I am going through the same thing...I have this little bubble under my Belly Button...and it's uncomfortable. And there are times it even hurts.
While going through the worst of the w/d I lived in the B/R so maybe everything is settling down.
Hopefully someone here will have an answer. I thought it was just me.
Happy New Year
Gip
Good morning, happy new year. Day 4 for me. Tired, sluggish, but slightly better.
I haven't read about "distension" as a w/d symptom but GI problems and "stomach cramps" are definitely part of the package. Opiates hit central nervous system (the high) and peripheral nervous system (pain reduction, respritory, heart, etc. AND GI tract). When on opiates there is the whole slowing down of the GI tract with constipation. Then, without anything to slow down peristalisis (smooth muscle movement of the bowels) they all WAKE UP and hence the runs. I've had that during w/d...stomach cramps, runs, totally dehydrated, couldn't keep anything in...it would go right through me. I remember one time looking at myself in the mirror during a past w/d and seeing a bloated gut and saying "do you see what you are doing to yourself?" I've even had gagging, wrteching happen-usually around day 2 or 3 as my upper GI is coming online. Pepto-Bismol and Immodium have been slightly helpful for me.
Ultram reportedly only hits peripheral nervous system so it claims to reduce pain "without the high." I don't know about this...just passing on what I've heard.
I don't know if this is helpful but I'm posting for what it is worth. Simply coming to this forum and seeing others struggle and chip away towards clarity hour by hour and day by day has been helpful for me. For those who haven't gone through addiction or w/d, they have no idea what it is like so hearing about others who are going through what I am experiencing is helpful.
W/d is like blood poisoning...it is with me, in me, all through me, persistent, all encompassing, wherever I go or whatever I do it is there surrounding my thoughts, feelings and physiology. There is no way around it...I didn't WANT it, but it is a result of my abuse of Norco.
Everyone keep up the good work. The cellophane wrapping us in the pain of w/d DOES slowly unwrap with time.

• • • • •

> **Exercise set**
**A)** In the withdrawal forum posts, which two products does the poster on day 4 call slightly helpful?
**B)** Reproduce the withdrawal forum posts verbatim from "I am going through" to "is settling down.".
The data that follow have no connection to the withdrawal forum posts.

> **Recorded data**
• • • • •

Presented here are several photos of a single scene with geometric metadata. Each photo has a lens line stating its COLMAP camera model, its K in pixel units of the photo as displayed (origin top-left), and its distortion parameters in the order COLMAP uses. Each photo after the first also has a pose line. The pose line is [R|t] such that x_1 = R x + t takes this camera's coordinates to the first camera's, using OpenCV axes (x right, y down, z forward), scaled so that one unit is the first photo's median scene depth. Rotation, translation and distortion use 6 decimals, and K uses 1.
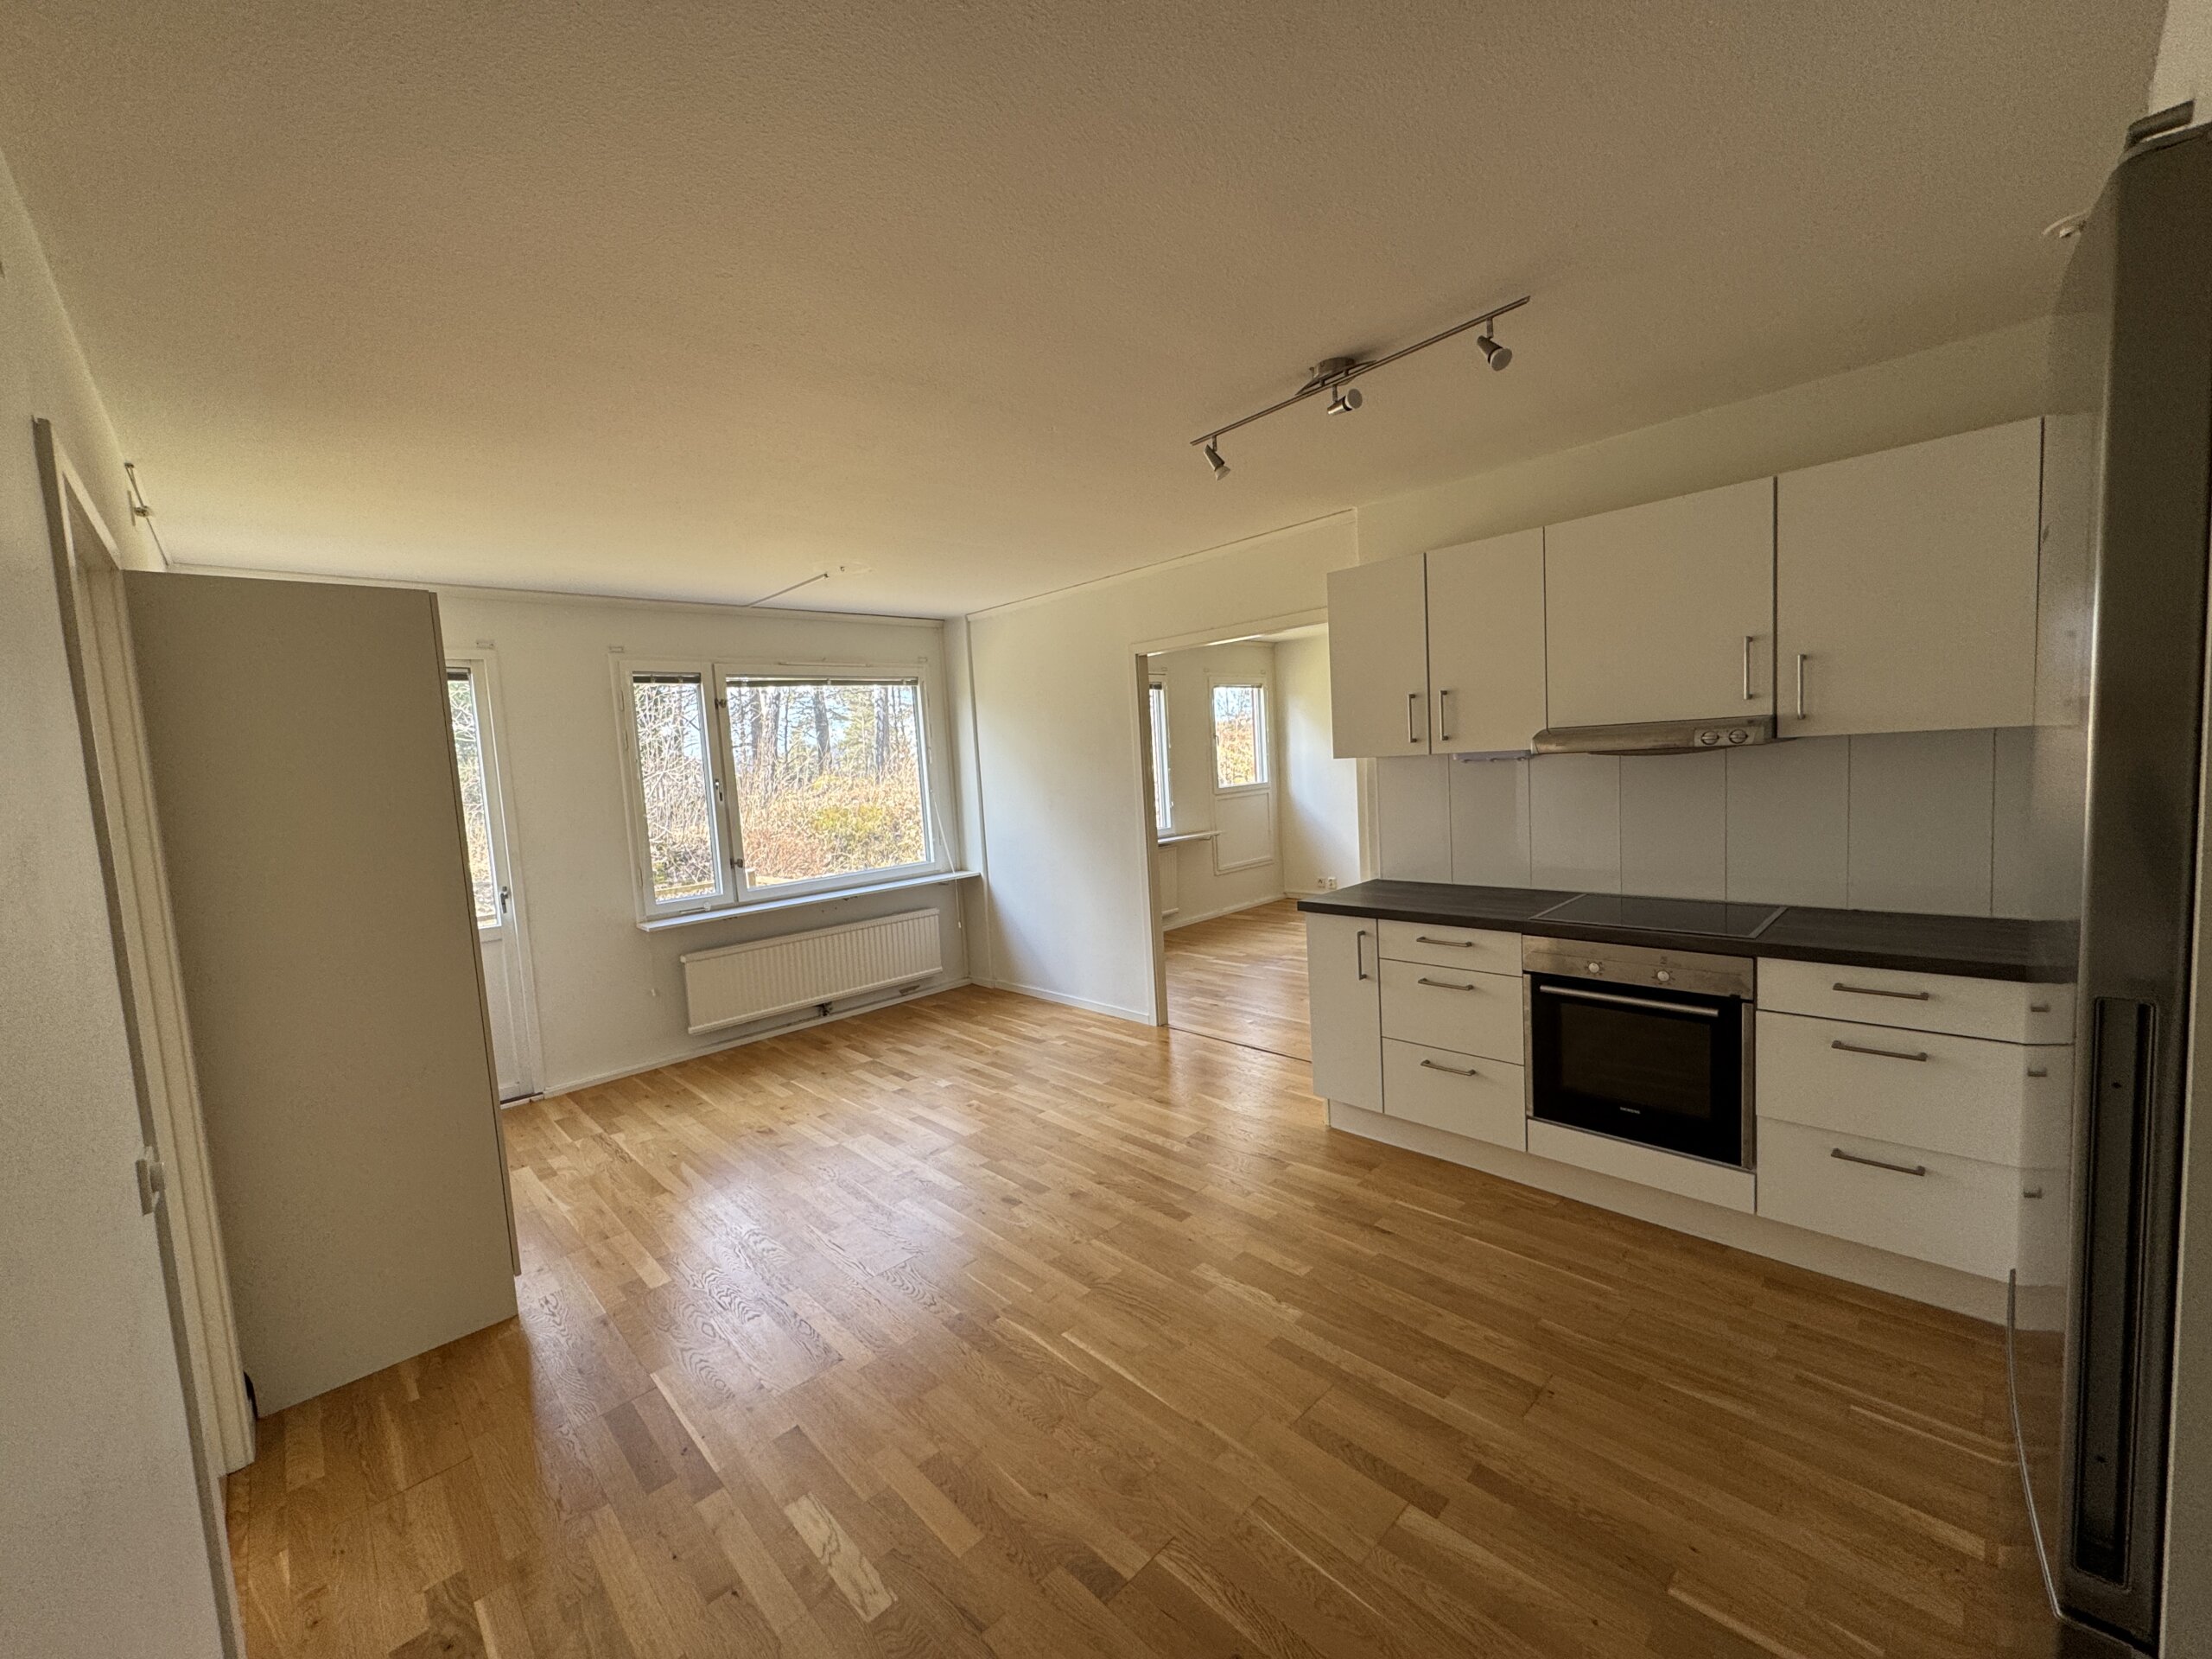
lens RADIAL K [[883.6, 0, 1106.0], [0, 883.6, 829.5], [0, 0, 1]] dist [0.000066, -0.000005]
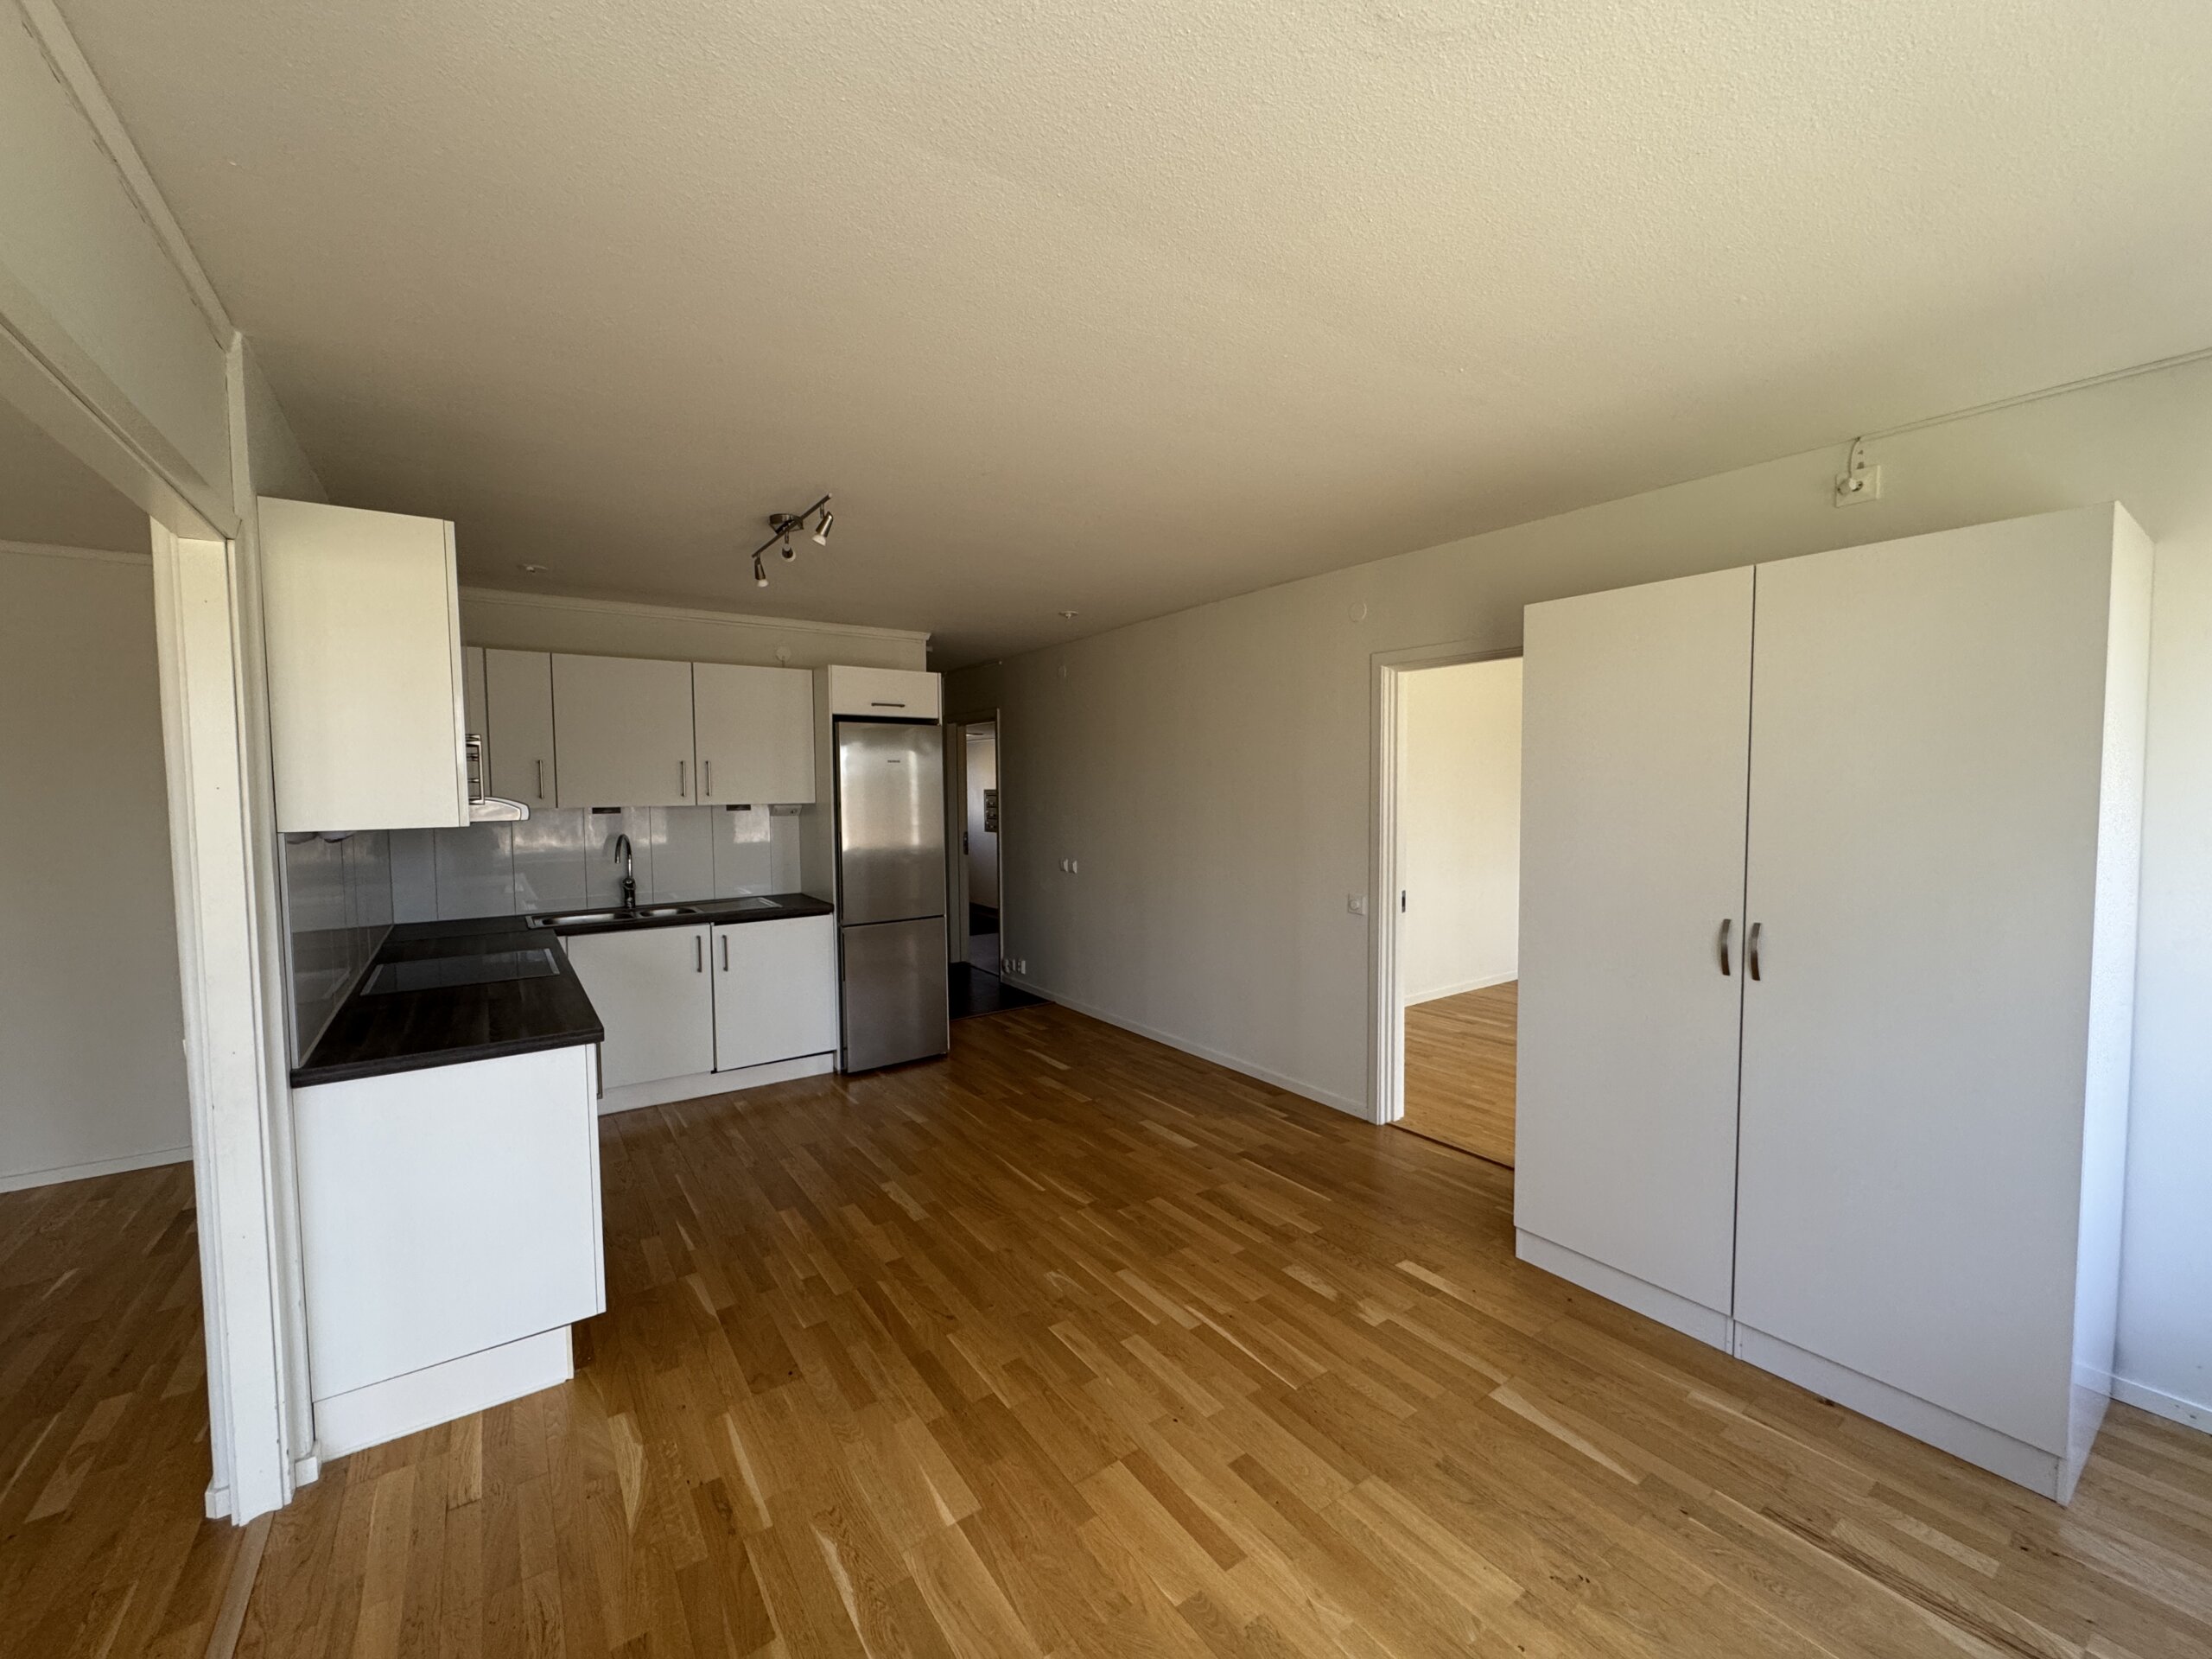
lens RADIAL K [[883.6, 0, 1106.0], [0, 883.6, 829.5], [0, 0, 1]] dist [0.000066, -0.000005]
pose [[-0.986195, 0.061820, 0.153617, -0.380347], [0.081801, 0.988478, 0.127357, -0.168501], [-0.143974, 0.138165, -0.979889, 2.186297]]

• • • • •

> **Completed exercise**
**A)** Pepto-Bismol and Immodium.

**B)**
I am going through the same thing...I have this little bubble under my Belly Button...and it's uncomfortable. And there are times it even hurts.
While going through the worst of the w/d I lived in the B/R so maybe everything is settling down.